Для деловых разъездов моя мать пользовалась фургоном Поппи, а иногда садилась за руль и в выходные, когда Поппи уезжал в Торонто. Если не требовалось везти с собой партию товара, он предпочитал поезд – это, напомню, его и сгубило. Наша собственная машина пришла в такое плачевное состояние, что ездить на ней можно было разве что в Далглиш и обратно. До наступления Великой депрессии мои родители, как и многие их земляки, владели по меньшей мере одной полезной вещью, такой как автомобиль или плавильная печь, но со временем их имущество обветшало и уже не подлежало ни ремонту, ни замене. Когда нам удавалось завести свою машину, мы ездили на озеро (конечно, только летом), а однажды добрались аж до Годрича. Изредка навещали папиных сестер, живших в сельской местности.

Мама всегда говорила, что у отца родня со странностями. Первая странность заключалась в том, что у его родителей было семь дочек и только один сын, а вторая странность – в том, что шестеро из восьмерых отпрысков до сих пор жили все вместе там, где появились на свет, – в родительском доме. Одна сестра умерла в юности от брюшного тифа; мой отец уехал из тех мест. А оставшиеся шестеро и сами по себе были не от мира сего, по крайней мере, так в ту пору виделось со стороны. Последыши, отзывалась о них моя мать, осколки ушедшего поколения.

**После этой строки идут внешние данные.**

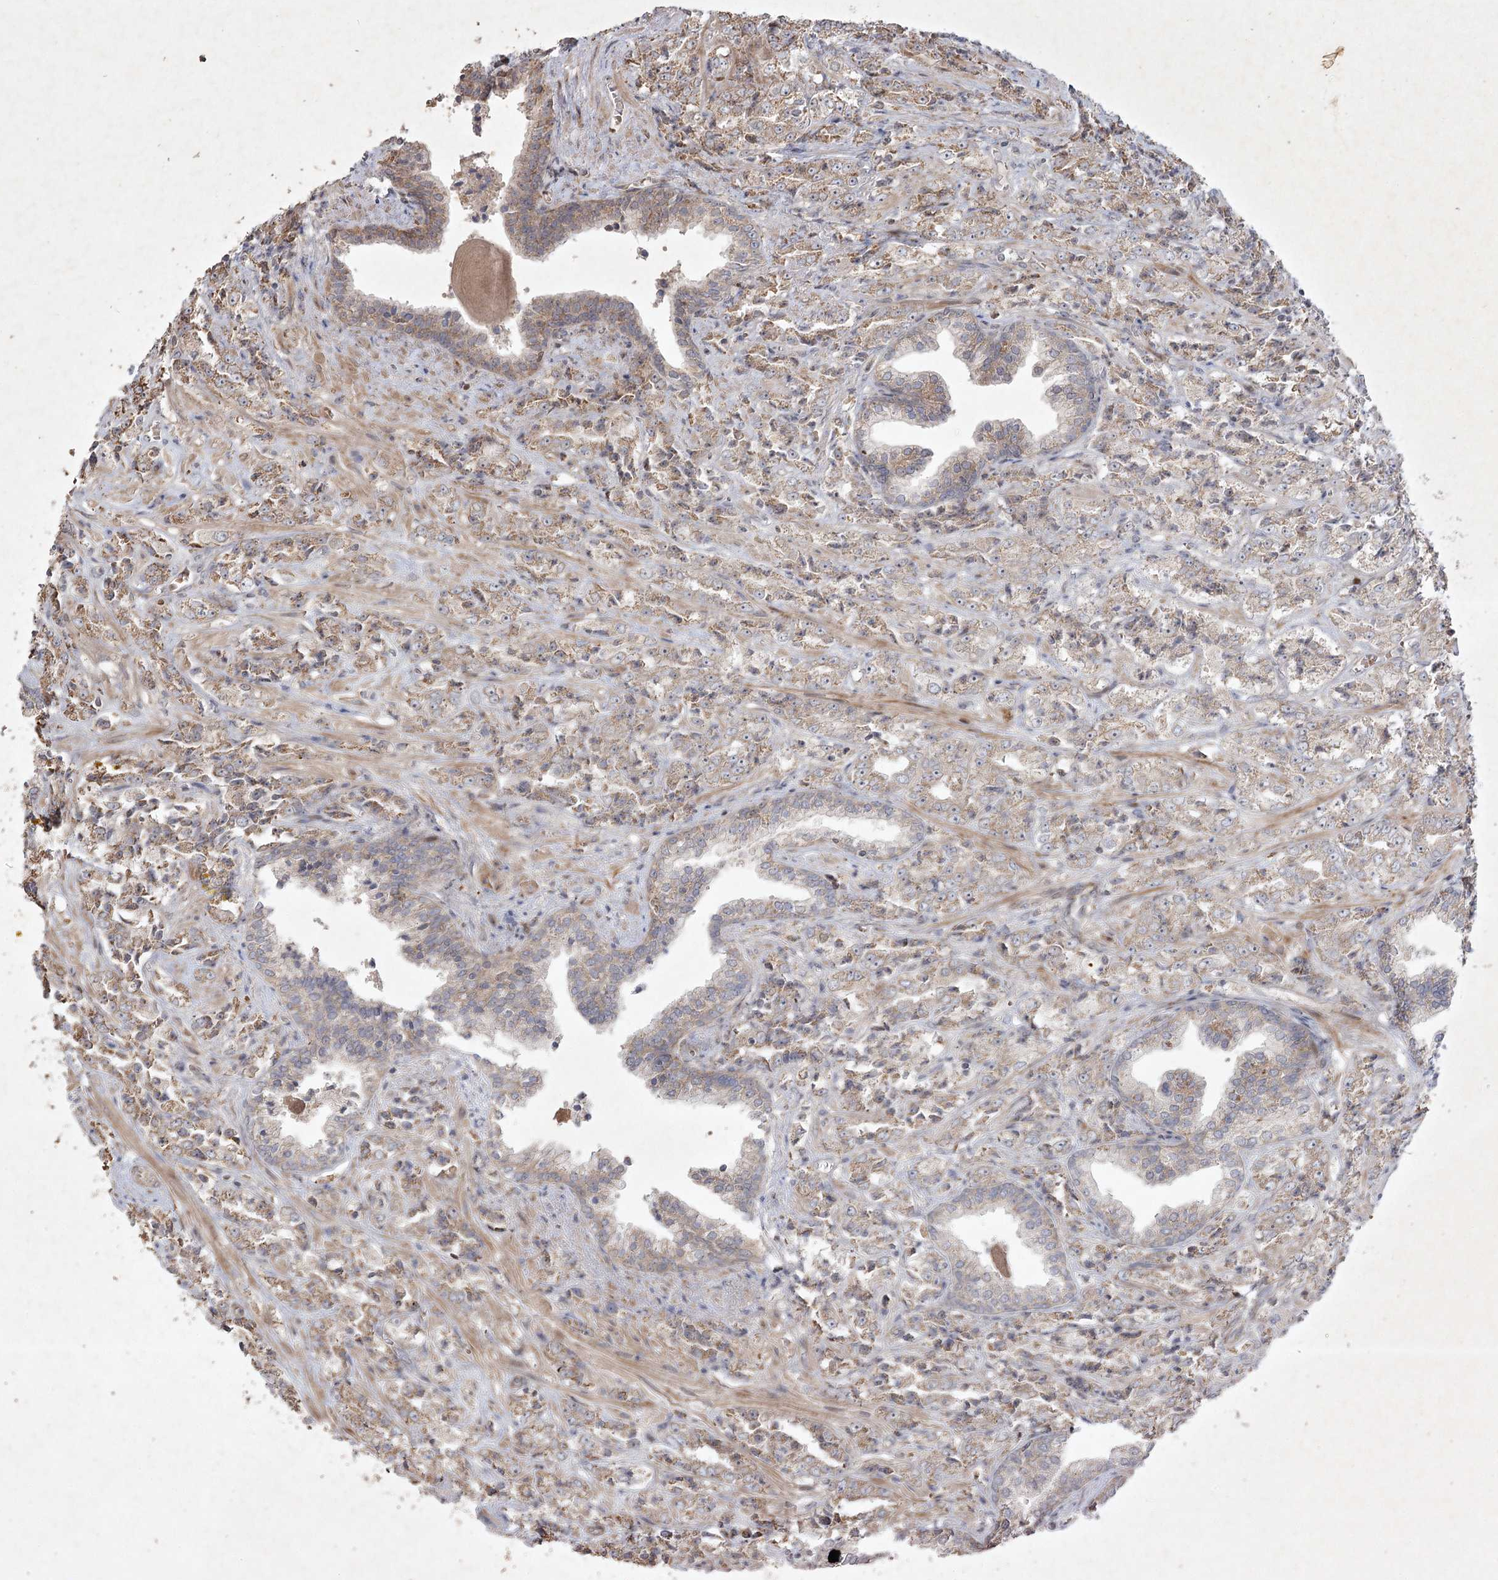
{"staining": {"intensity": "weak", "quantity": "<25%", "location": "cytoplasmic/membranous"}, "tissue": "prostate cancer", "cell_type": "Tumor cells", "image_type": "cancer", "snomed": [{"axis": "morphology", "description": "Adenocarcinoma, High grade"}, {"axis": "topography", "description": "Prostate"}], "caption": "This is an immunohistochemistry photomicrograph of human high-grade adenocarcinoma (prostate). There is no positivity in tumor cells.", "gene": "KBTBD4", "patient": {"sex": "male", "age": 71}}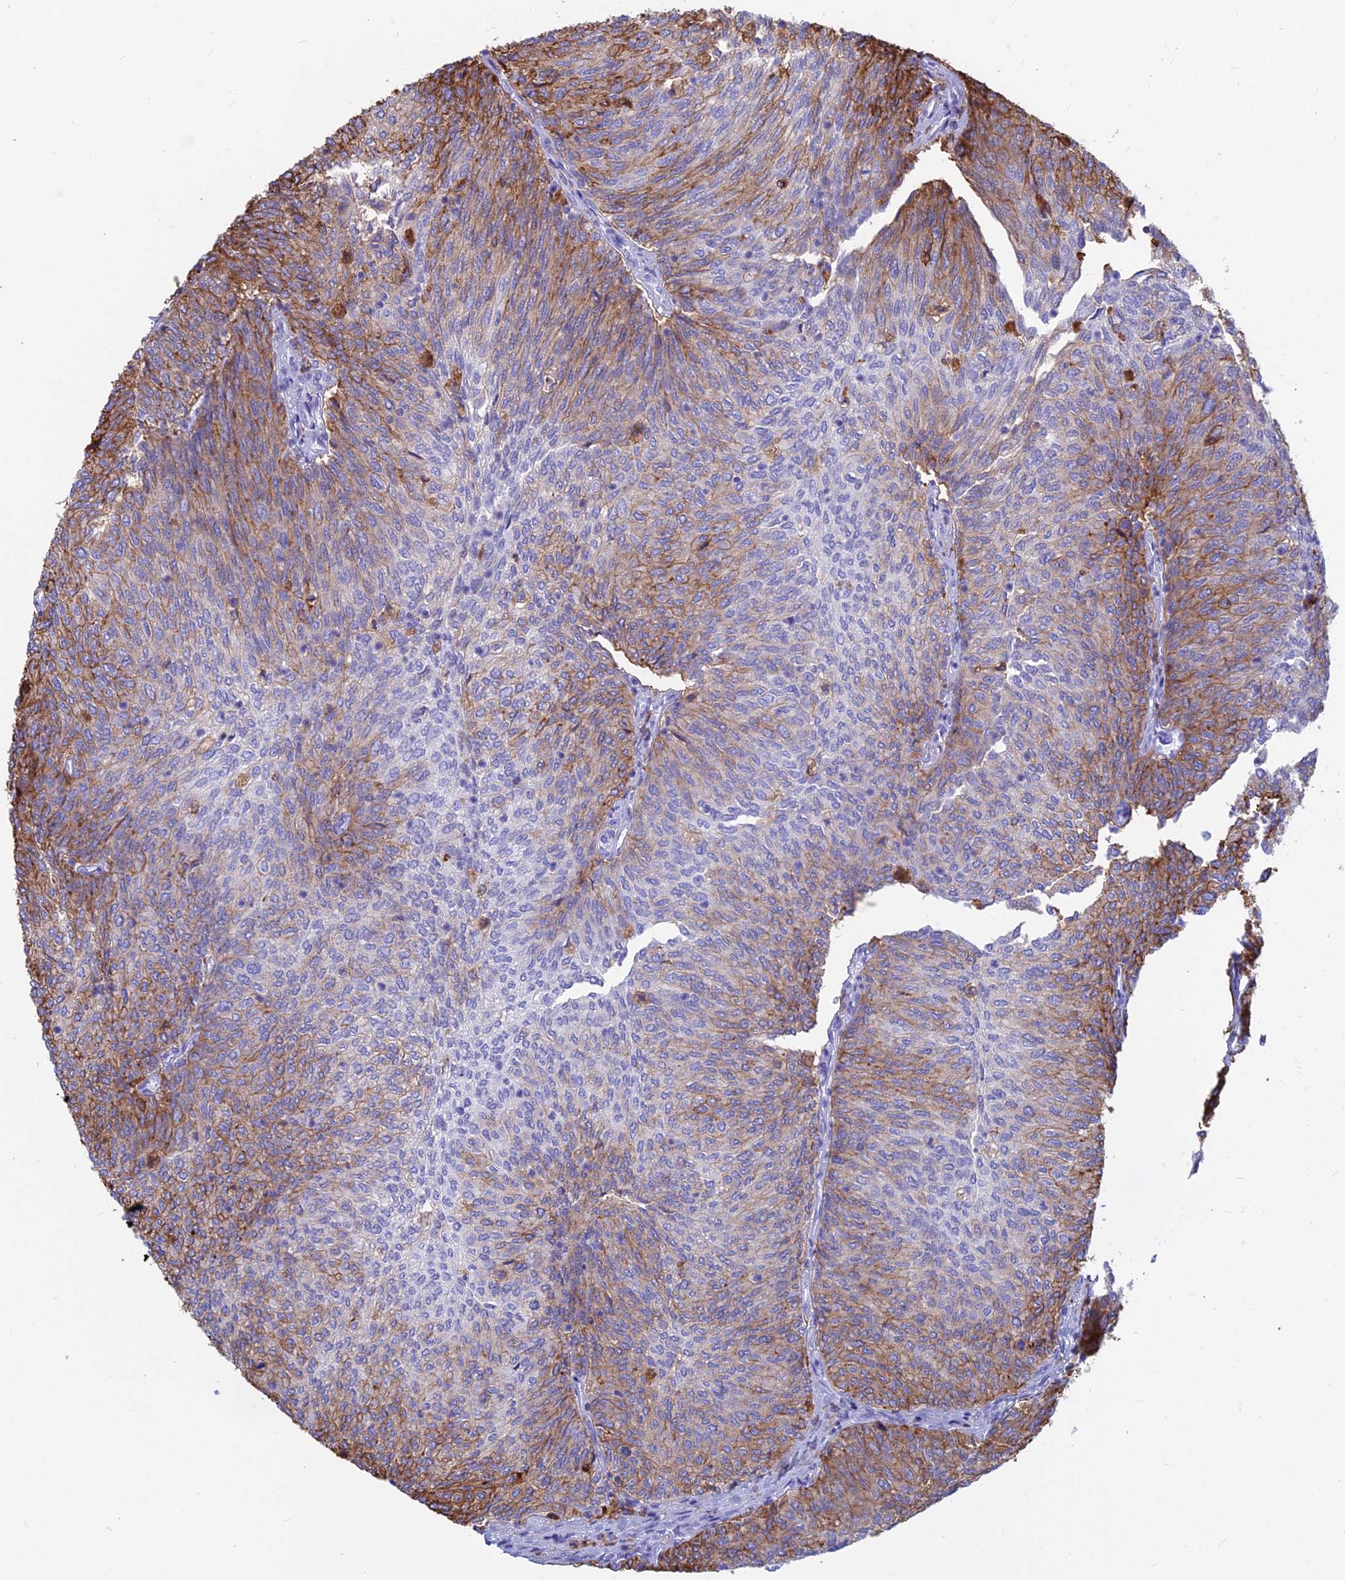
{"staining": {"intensity": "moderate", "quantity": "25%-75%", "location": "cytoplasmic/membranous"}, "tissue": "urothelial cancer", "cell_type": "Tumor cells", "image_type": "cancer", "snomed": [{"axis": "morphology", "description": "Urothelial carcinoma, High grade"}, {"axis": "topography", "description": "Urinary bladder"}], "caption": "A photomicrograph of urothelial carcinoma (high-grade) stained for a protein exhibits moderate cytoplasmic/membranous brown staining in tumor cells.", "gene": "HLA-DRB1", "patient": {"sex": "female", "age": 79}}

Не помню, чтобы они приезжали к нам в гости. Их отпугивали дальние вылазки и вообще города, пусть даже такие скромные, как Далглиш. Это ведь миль четырнадцать или пятнадцать, а машины у них не было. У себя они на погляденье всем раскатывали в двуколке, запряженной лошадью, а зимой – в запряженных лошадью санях. Время от времени им, наверное, все же приходилось бывать в городе: как-то раз я увидела на улице двуколку, которой правила одна из отцовских сестер. У двуколки был громоздкий откидной верх, похожий на черный капор, и моя тетка (которая – не знаю), примостившись боком на облучке, старалась не поднимать взгляд, насколько это возможно, когда у тебя в руках вожжи. Став объектом всеобщего внимания, тетка, похоже, невыносимо страдала, но крепилась – съеживалась, но крепилась – и при этом являла собой такое же диковинное в своем роде зрелище, как и Поппи Каллендер. Я скрывала, что это моя тетушка, – такое родство казалось немыслимым. Впрочем, приезжая в детстве на семейную ферму – вероятно, не раз и не два, по малолетству не запомнила, – я ничуть не смущалась: мне было невдомек, что родня у нас со странностями. Понимание пришло только с болезнью деда: кажется, он лежал при смерти, и у него над кроватью висел большой вентилятор из грубой бумаги. Лопасти приводились в движение системой веревочек, за которые мне разрешили подергать. Одна из теток стала показывать, как это делается, и тут снизу меня позвала мама. Мы с теткой переглянулись, точь-в-точь как дети, которых застукали взрослые. Думаю, мне почудилась в этом какая-то несообразность: отсутствие чего-то привычного и даже необходимого – нормальной дистанции, а то и преграды, иначе я бы этого не запомнила.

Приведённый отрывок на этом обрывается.